▶ _Extracted entries_
---*---

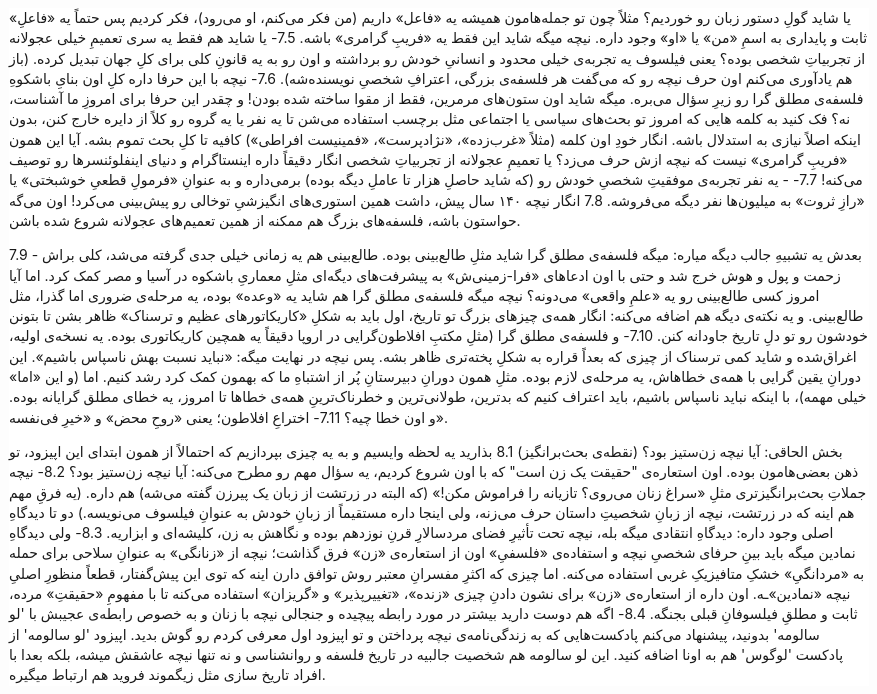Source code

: یا شاید گولِ دستور زبان رو خوردیم؟ مثلاً چون تو جمله‌هامون همیشه یه «فاعل» داریم (من فکر می‌کنم، او می‌رود)، فکر کردیم پس حتماً یه «فاعلِ» ثابت و پایداری به اسمِ «من» یا «او» وجود داره. نیچه میگه شاید این فقط یه «فریبِ گرامری» باشه.
7.5- 
یا شاید هم فقط یه سری تعمیمِ خیلی عجولانه از تجربیاتِ شخصی بوده؟ یعنی فیلسوف یه تجربه‌ی خیلی محدود و انسانیِ خودش رو برداشته و اون رو به یه قانونِ کلی برای کلِ جهان تبدیل کرده. (باز هم یادآوری می‌کنم اون حرف نیچه رو که می‌گفت هر فلسفه‌ی بزرگی، اعترافِ شخصیِ نویسنده‌شه).
7.6- نیچه با این حرفا داره کلِ اون بنایِ باشکوهِ فلسفه‌ی مطلق گرا رو زیرِ سؤال می‌بره. میگه شاید اون ستون‌های مرمرین، فقط از مقوا ساخته شده بودن! و چقدر این حرفا برای امروزِ ما آشناست، نه؟
فک کنید به کلمه هایی که امروز تو بحث‌های سیاسی یا اجتماعی مثل برچسب استفاده می‌شن تا یه نفر یا یه گروه رو کلاً از دایره خارج کنن، بدون اینکه اصلاً نیازی به استدلال باشه. انگار خودِ اون کلمه (مثلاً «غرب‌زده»، «نژادپرست»، «فمینیست افراطی») کافیه تا کلِ بحث تموم بشه. آیا این همون «فریبِ گرامری» نیست که نیچه ازش حرف می‌زد؟
یا تعمیمِ عجولانه از تجربیاتِ شخصی انگار دقیقاً داره اینستاگرام و دنیای اینفلوئنسرها رو توصیف می‌کنه! 
7.7- - یه نفر تجربه‌ی موفقیتِ شخصیِ خودش رو (که شاید حاصلِ هزار تا عاملِ دیگه بوده) برمی‌داره و به عنوانِ «فرمولِ قطعیِ خوشبختی» یا «رازِ ثروت» به میلیون‌ها نفر دیگه می‌فروشه.
7.8  انگار نیچه ۱۴۰ سال پیش، داشت همین استوری‌های انگیزشیِ توخالی رو پیش‌بینی می‌کرد! اون می‌گه حواستون باشه، فلسفه‌های بزرگ هم ممکنه از همین تعمیم‌های عجولانه‌ شروع شده باشن.

7.9 - بعدش یه تشبیهِ جالب دیگه میاره: میگه فلسفه‌ی مطلق گرا شاید مثلِ طالع‌بینی بوده. طالع‌بینی هم یه زمانی خیلی جدی گرفته می‌شد، کلی براش زحمت و پول و هوش خرج شد و حتی با اون ادعاهای «فرا-زمینی‌ش» به پیشرفت‌های دیگه‌ای مثلِ معماریِ باشکوه در آسیا و مصر کمک کرد. اما آیا امروز کسی طالع‌بینی رو یه «علمِ واقعی» می‌دونه؟ نیچه میگه فلسفه‌ی مطلق گرا هم شاید یه «وعده» بوده، یه مرحله‌ی ضروری اما گذرا، مثل طالع‌بینی.
و یه نکته‌ی دیگه هم اضافه می‌کنه: انگار همه‌ی چیزهای بزرگ تو تاریخ، اول باید به شکلِ «کاریکاتورهای عظیم و ترسناک» ظاهر بشن تا بتونن خودشون رو تو دلِ تاریخ جاودانه کنن. 
7.10- و فلسفه‌ی مطلق گرا (مثلِ مکتبِ افلاطون‌گرایی در اروپا دقیقاً یه همچین کاریکاتوری بوده. یه نسخه‌ی اولیه، اغراق‌شده و شاید کمی ترسناک از چیزی که بعداً قراره به شکلِ پخته‌تری ظاهر بشه.
پس نیچه در نهایت میگه: «نباید نسبت بهش ناسپاس باشیم». این دورانِ یقین گرایی با همه‌ی خطاهاش، یه مرحله‌ی لازم بوده. مثلِ همون دورانِ دبیرستانِ پُر از اشتباهِ ما که بهمون کمک کرد رشد کنیم.
اما (و این «اما» خیلی مهمه)، با اینکه نباید ناسپاس باشیم، باید اعتراف کنیم که بدترین، طولانی‌ترین و خطرناک‌ترینِ همه‌ی خطاها تا امروز، یه خطای مطلق گرایانه بوده. و اون خطا چیه؟ 
7.11- اختراعِ افلاطون؛ یعنی «روحِ محض» و «خیرِ فی‌نفسه».

بخش الحاقی: آیا نیچه زن‌ستیز بود؟ (نقطه‌ی بحث‌برانگیز)
8.1 بذارید یه لحظه وایسیم و به یه چیزی بپردازیم که احتمالاً از همون ابتدای این اپیزود، تو ذهن بعضی‌هامون بوده. اون استعاره‌ی "حقیقت یک زن است" که با اون شروع کردیم، یه سؤال مهم رو مطرح می‌کنه: آیا نیچه زن‌ستیز بود؟
8.2- نیچه جملاتِ بحث‌برانگیزتری مثلِ «سراغ زنان می‌روی؟ تازیانه را فراموش مکن!» (که البته در زرتشت از زبان یک پیرزن گفته می‌شه) هم داره. (یه فرقِ مهم هم اینه که در زرتشت، نیچه از زبانِ شخصیتِ داستان حرف می‌زنه، ولی اینجا داره مستقیماً از زبانِ خودش به عنوانِ فیلسوف می‌نویسه.) دو تا دیدگاهِ اصلی وجود داره: دیدگاهِ انتقادی میگه بله، نیچه تحت تأثیرِ فضای مردسالارِ قرنِ نوزدهم بوده و نگاهش به زن، کلیشه‌ای و ابزاریه. 
8.3- ولی دیدگاهِ نمادین میگه باید بینِ حرفای شخصیِ نیچه و استفاده‌ی «فلسفیِ» اون از استعاره‌ی «زن» فرق گذاشت؛ نیچه از «زنانگی» به عنوانِ سلاحی برای حمله به «مردانگیِ» خشکِ متافیزیکِ غربی استفاده می‌کنه. اما چیزی که اکثرِ مفسرانِ معتبر روش توافق دارن اینه که توی این پیش‌گفتار، قطعاً منظورِ اصلیِ نیچه «نمادین»ـه. اون داره از استعاره‌ی «زن» برای نشون دادنِ چیزی «زنده»، «تغییرپذیر» و «گریزان» استفاده می‌کنه تا با مفهومِ «حقیقتِ» مرده، ثابت و مطلقِ فیلسوفانِ قبلی بجنگه.
8.4- اگه هم دوست دارید بیشتر در مورد رابطه پیچیده و جنجالی نیچه با زنان و به خصوص رابطه‌ی عجیبش با 'لو سالومه' بدونید، پیشنهاد می‌کنم پادکست‌هایی که به زندگی‌نامه‌ی نیچه پرداختن و تو اپیزود اول معرفی کردم رو گوش بدید. اپیزود 'لو سالومه' از پادکست 'لوگوس' هم به اونا اضافه کنید. این لو سالومه هم شخصیت جالبیه در تاریخ فلسفه و روانشناسی و نه تنها نیچه عاشقش میشه، بلکه بعدا با افراد تاریخ سازی مثل زیگموند فروید هم ارتباط میگیره.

---*---

Set out the lines above as a numbered list, skipping any blank ones and leaving the picture out.

▶ _Response_
1. Source code
2. : یا شاید گولِ دستور زبان رو خوردیم؟ مثلاً چون تو جمله‌هامون همیشه یه «فاعل» داریم (من فکر می‌کنم، او می‌رود)، فکر کردیم پس حتماً یه «فاعلِ» ثابت و پایداری به اسمِ «من» یا «او» وجود داره. نیچه میگه شاید این فقط یه «فریبِ گرامری» باشه.
3. 7.5- 
4. یا شاید هم فقط یه سری تعمیمِ خیلی عجولانه از تجربیاتِ شخصی بوده؟ یعنی فیلسوف یه تجربه‌ی خیلی محدود و انسانیِ خودش رو برداشته و اون رو به یه قانونِ کلی برای کلِ جهان تبدیل کرده. (باز هم یادآوری می‌کنم اون حرف نیچه رو که می‌گفت هر فلسفه‌ی بزرگی، اعترافِ شخصیِ نویسنده‌شه).
5. 7.6- نیچه با این حرفا داره کلِ اون بنایِ باشکوهِ فلسفه‌ی مطلق گرا رو زیرِ سؤال می‌بره. میگه شاید اون ستون‌های مرمرین، فقط از مقوا ساخته شده بودن! و چقدر این حرفا برای امروزِ ما آشناست، نه؟
6. فک کنید به کلمه هایی که امروز تو بحث‌های سیاسی یا اجتماعی مثل برچسب استفاده می‌شن تا یه نفر یا یه گروه رو کلاً از دایره خارج کنن، بدون اینکه اصلاً نیازی به استدلال باشه. انگار خودِ اون کلمه (مثلاً «غرب‌زده»، «نژادپرست»، «فمینیست افراطی») کافیه تا کلِ بحث تموم بشه. آیا این همون «فریبِ گرامری» نیست که نیچه ازش حرف می‌زد؟
7. یا تعمیمِ عجولانه از تجربیاتِ شخصی انگار دقیقاً داره اینستاگرام و دنیای اینفلوئنسرها رو توصیف می‌کنه! 
8. 7.7- - یه نفر تجربه‌ی موفقیتِ شخصیِ خودش رو (که شاید حاصلِ هزار تا عاملِ دیگه بوده) برمی‌داره و به عنوانِ «فرمولِ قطعیِ خوشبختی» یا «رازِ ثروت» به میلیون‌ها نفر دیگه می‌فروشه.
9. 7.8  انگار نیچه ۱۴۰ سال پیش، داشت همین استوری‌های انگیزشیِ توخالی رو پیش‌بینی می‌کرد! اون می‌گه حواستون باشه، فلسفه‌های بزرگ هم ممکنه از همین تعمیم‌های عجولانه‌ شروع شده باشن.
10. 7.9 - بعدش یه تشبیهِ جالب دیگه میاره: میگه فلسفه‌ی مطلق گرا شاید مثلِ طالع‌بینی بوده. طالع‌بینی هم یه زمانی خیلی جدی گرفته می‌شد، کلی براش زحمت و پول و هوش خرج شد و حتی با اون ادعاهای «فرا-زمینی‌ش» به پیشرفت‌های دیگه‌ای مثلِ معماریِ باشکوه در آسیا و مصر کمک کرد. اما آیا امروز کسی طالع‌بینی رو یه «علمِ واقعی» می‌دونه؟ نیچه میگه فلسفه‌ی مطلق گرا هم شاید یه «وعده» بوده، یه مرحله‌ی ضروری اما گذرا، مثل طالع‌بینی.
11. و یه نکته‌ی دیگه هم اضافه می‌کنه: انگار همه‌ی چیزهای بزرگ تو تاریخ، اول باید به شکلِ «کاریکاتورهای عظیم و ترسناک» ظاهر بشن تا بتونن خودشون رو تو دلِ تاریخ جاودانه کنن. 
12. 7.10- و فلسفه‌ی مطلق گرا (مثلِ مکتبِ افلاطون‌گرایی در اروپا دقیقاً یه همچین کاریکاتوری بوده. یه نسخه‌ی اولیه، اغراق‌شده و شاید کمی ترسناک از چیزی که بعداً قراره به شکلِ پخته‌تری ظاهر بشه.
13. پس نیچه در نهایت میگه: «نباید نسبت بهش ناسپاس باشیم». این دورانِ یقین گرایی با همه‌ی خطاهاش، یه مرحله‌ی لازم بوده. مثلِ همون دورانِ دبیرستانِ پُر از اشتباهِ ما که بهمون کمک کرد رشد کنیم.
14. اما (و این «اما» خیلی مهمه)، با اینکه نباید ناسپاس باشیم، باید اعتراف کنیم که بدترین، طولانی‌ترین و خطرناک‌ترینِ همه‌ی خطاها تا امروز، یه خطای مطلق گرایانه بوده. و اون خطا چیه؟ 
15. 7.11- اختراعِ افلاطون؛ یعنی «روحِ محض» و «خیرِ فی‌نفسه».
16. بخش الحاقی: آیا نیچه زن‌ستیز بود؟ (نقطه‌ی بحث‌برانگیز)
17. 8.1 بذارید یه لحظه وایسیم و به یه چیزی بپردازیم که احتمالاً از همون ابتدای این اپیزود، تو ذهن بعضی‌هامون بوده. اون استعاره‌ی "حقیقت یک زن است" که با اون شروع کردیم، یه سؤال مهم رو مطرح می‌کنه: آیا نیچه زن‌ستیز بود؟
18. 8.2- نیچه جملاتِ بحث‌برانگیزتری مثلِ «سراغ زنان می‌روی؟ تازیانه را فراموش مکن!» (که البته در زرتشت از زبان یک پیرزن گفته می‌شه) هم داره. (یه فرقِ مهم هم اینه که در زرتشت، نیچه از زبانِ شخصیتِ داستان حرف می‌زنه، ولی اینجا داره مستقیماً از زبانِ خودش به عنوانِ فیلسوف می‌نویسه.) دو تا دیدگاهِ اصلی وجود داره: دیدگاهِ انتقادی میگه بله، نیچه تحت تأثیرِ فضای مردسالارِ قرنِ نوزدهم بوده و نگاهش به زن، کلیشه‌ای و ابزاریه. 
19. 8.3- ولی دیدگاهِ نمادین میگه باید بینِ حرفای شخصیِ نیچه و استفاده‌ی «فلسفیِ» اون از استعاره‌ی «زن» فرق گذاشت؛ نیچه از «زنانگی» به عنوانِ سلاحی برای حمله به «مردانگیِ» خشکِ متافیزیکِ غربی استفاده می‌کنه. اما چیزی که اکثرِ مفسرانِ معتبر روش توافق دارن اینه که توی این پیش‌گفتار، قطعاً منظورِ اصلیِ نیچه «نمادین»ـه. اون داره از استعاره‌ی «زن» برای نشون دادنِ چیزی «زنده»، «تغییرپذیر» و «گریزان» استفاده می‌کنه تا با مفهومِ «حقیقتِ» مرده، ثابت و مطلقِ فیلسوفانِ قبلی بجنگه.
20. 8.4- اگه هم دوست دارید بیشتر در مورد رابطه پیچیده و جنجالی نیچه با زنان و به خصوص رابطه‌ی عجیبش با 'لو سالومه' بدونید، پیشنهاد می‌کنم پادکست‌هایی که به زندگی‌نامه‌ی نیچه پرداختن و تو اپیزود اول معرفی کردم رو گوش بدید. اپیزود 'لو سالومه' از پادکست 'لوگوس' هم به اونا اضافه کنید. این لو سالومه هم شخصیت جالبیه در تاریخ فلسفه و روانشناسی و نه تنها نیچه عاشقش میشه، بلکه بعدا با افراد تاریخ سازی مثل زیگموند فروید هم ارتباط میگیره.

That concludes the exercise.